ANIMAL, VEGETABLE, MIRACLE
In this very topical memoir, Kingsolver has penned a "heroic story" that demonstrates how "growing your own fruits and vegetables, with people you love, can be as rewarding an experience as any on the face of the earth" (San Francisco Chronicle). It also may mark the first time fresh asparagus has been documented with such rapture. The author's passion and narrative prowess make Animal an entertaining, often page-turning read. Her biologist husband Steven offers pithy sidebars about the politics of sustainable agriculture, as well as advice on how to make a change at home. Eldest daughter Camille supplies simple, nutritious recipes. Their combined efforts resulted in nearly universal praise from the critics.
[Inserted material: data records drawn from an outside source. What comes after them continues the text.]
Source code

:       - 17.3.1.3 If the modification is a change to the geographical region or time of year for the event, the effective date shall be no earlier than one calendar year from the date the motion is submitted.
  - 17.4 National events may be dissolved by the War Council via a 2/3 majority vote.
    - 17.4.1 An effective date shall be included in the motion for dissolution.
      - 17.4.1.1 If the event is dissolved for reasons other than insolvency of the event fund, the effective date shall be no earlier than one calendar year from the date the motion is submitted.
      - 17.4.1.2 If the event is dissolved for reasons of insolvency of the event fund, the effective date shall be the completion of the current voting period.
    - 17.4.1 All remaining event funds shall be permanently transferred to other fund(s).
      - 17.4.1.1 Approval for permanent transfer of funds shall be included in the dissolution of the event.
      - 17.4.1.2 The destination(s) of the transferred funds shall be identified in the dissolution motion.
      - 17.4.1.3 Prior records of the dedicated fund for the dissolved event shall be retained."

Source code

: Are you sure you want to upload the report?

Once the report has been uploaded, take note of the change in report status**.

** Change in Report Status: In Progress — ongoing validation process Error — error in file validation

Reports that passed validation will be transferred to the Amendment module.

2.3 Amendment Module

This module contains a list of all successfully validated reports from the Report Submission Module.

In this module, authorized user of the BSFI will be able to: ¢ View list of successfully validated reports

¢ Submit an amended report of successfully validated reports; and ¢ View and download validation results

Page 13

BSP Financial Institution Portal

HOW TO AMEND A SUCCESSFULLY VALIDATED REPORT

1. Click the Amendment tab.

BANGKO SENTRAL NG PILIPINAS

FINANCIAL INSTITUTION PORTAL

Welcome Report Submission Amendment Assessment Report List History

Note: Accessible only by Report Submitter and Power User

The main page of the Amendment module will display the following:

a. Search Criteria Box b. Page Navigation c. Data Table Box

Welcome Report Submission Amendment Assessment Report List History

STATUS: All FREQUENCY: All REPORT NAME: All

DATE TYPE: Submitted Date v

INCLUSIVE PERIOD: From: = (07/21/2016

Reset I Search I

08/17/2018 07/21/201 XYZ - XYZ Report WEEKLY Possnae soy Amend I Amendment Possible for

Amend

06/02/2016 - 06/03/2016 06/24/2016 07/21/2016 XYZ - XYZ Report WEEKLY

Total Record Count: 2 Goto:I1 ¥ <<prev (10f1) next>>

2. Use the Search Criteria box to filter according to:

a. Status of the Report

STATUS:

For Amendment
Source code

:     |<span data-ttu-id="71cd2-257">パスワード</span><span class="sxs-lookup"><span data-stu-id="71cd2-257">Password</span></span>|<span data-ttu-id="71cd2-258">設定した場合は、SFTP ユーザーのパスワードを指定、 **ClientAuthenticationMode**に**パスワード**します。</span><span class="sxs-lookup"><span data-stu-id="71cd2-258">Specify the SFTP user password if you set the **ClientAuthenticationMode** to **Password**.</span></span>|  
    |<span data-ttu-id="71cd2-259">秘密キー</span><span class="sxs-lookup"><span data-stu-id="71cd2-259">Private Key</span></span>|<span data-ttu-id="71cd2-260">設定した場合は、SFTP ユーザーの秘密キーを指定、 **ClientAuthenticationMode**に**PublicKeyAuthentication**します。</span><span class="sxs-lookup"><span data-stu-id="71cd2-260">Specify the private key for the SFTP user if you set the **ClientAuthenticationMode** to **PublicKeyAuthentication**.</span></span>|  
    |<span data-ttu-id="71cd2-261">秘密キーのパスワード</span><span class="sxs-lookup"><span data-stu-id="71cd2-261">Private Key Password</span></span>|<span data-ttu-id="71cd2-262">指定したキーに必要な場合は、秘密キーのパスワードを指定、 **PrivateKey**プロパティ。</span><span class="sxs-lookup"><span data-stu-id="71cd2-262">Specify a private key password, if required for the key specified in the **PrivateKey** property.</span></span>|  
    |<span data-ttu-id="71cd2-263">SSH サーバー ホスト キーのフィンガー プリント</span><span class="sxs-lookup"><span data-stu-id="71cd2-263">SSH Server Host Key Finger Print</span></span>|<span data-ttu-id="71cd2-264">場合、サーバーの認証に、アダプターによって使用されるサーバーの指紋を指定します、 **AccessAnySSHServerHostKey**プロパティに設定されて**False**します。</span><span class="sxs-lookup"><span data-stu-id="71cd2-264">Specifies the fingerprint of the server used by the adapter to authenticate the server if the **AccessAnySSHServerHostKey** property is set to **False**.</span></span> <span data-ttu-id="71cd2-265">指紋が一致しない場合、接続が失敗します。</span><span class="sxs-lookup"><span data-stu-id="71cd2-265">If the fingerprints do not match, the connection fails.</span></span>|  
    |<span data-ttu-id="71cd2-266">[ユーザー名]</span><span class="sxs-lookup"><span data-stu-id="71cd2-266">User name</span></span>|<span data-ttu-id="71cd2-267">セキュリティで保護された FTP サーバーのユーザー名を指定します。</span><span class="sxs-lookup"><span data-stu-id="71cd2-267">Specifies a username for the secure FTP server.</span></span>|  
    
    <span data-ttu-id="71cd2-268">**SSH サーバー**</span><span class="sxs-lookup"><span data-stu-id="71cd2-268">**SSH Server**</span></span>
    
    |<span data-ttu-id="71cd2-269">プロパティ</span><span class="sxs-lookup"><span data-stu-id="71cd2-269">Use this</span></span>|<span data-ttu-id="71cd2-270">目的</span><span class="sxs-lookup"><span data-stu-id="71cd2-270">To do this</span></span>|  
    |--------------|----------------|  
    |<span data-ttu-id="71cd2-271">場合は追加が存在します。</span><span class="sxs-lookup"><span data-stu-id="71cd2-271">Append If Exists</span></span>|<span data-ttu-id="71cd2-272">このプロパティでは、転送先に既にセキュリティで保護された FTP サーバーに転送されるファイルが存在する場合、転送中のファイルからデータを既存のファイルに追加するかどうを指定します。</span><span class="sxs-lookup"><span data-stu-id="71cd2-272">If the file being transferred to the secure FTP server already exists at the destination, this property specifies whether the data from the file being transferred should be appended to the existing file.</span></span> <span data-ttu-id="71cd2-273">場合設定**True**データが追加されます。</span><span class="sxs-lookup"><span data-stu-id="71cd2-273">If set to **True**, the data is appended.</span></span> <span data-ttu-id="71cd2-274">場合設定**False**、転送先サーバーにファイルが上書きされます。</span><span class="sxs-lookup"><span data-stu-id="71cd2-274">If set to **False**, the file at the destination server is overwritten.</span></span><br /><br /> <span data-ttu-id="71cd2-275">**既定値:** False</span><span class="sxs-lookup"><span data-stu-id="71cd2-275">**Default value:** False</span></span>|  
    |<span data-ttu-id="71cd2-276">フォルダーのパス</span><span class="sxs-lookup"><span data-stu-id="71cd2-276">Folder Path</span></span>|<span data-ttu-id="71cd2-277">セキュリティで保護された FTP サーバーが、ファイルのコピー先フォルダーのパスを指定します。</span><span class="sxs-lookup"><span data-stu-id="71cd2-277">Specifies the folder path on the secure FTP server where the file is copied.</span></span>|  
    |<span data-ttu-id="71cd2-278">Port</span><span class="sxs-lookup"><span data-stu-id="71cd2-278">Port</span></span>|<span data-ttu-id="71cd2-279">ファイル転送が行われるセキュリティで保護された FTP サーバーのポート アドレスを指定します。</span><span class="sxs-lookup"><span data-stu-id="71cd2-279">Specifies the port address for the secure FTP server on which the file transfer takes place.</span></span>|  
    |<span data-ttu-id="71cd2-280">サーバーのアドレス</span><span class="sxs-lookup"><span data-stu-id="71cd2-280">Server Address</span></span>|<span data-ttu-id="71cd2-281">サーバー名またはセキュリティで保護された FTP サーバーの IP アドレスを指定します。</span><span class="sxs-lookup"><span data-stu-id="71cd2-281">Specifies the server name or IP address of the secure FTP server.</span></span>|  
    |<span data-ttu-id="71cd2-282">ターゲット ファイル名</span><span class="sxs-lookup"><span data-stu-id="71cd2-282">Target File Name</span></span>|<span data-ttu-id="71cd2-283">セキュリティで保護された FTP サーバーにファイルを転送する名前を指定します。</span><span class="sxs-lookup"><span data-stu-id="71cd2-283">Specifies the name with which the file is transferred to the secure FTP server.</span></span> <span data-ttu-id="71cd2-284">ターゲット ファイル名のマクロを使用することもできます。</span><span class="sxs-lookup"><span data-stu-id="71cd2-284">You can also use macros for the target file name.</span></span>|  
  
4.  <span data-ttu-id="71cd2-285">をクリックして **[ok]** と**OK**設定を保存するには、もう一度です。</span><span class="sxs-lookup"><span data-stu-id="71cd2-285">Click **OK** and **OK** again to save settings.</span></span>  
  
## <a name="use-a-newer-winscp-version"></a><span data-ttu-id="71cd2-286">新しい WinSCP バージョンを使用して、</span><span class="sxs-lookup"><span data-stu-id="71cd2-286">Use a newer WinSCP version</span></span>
Living the American consumerist's good life in Arizona's desert makes abundantly obvious how everyday existence depends on nearly limitless consumption of fossil fuel. It's not just the ubiquitous automobile guzzling gas. Even more gas is consumed by trucks that must deliver most foodstuffs, since so very little of what Arizonans eat grows locally. Those plants that manage to thrive in the desert fields require irrigation through massive diversion of rivers. Despite their genuine love of life in the Southwest, the Kingsolver family moved back to reconnect with ancestral roots in Appalachia, to a farm that has been in the author's family for years. There they have at least some chance of re-creating a profounder and more intimate relationship with the foods they put on the table. Kingsolver's passionate new tome records in detail a year lived in sync with the season's ebb and flow. Starting with spring's first asparagus, summer's chickens, and the fall's surfeit of vegetables, Kingsolver's family consumes what they and their farming neighbors produce. Writing with her usual sharp eye for irony, she urges readers to follow her example and reconnect with their food's source. To that end, she provides a bibliography, Web sites, and a listing of organizations supporting sustainable agriculture.

Bestselling author Barbara Kingsolver returns with her first nonfiction narrative that will open your eyes in a hundred new ways to an old truth: You are what you eat.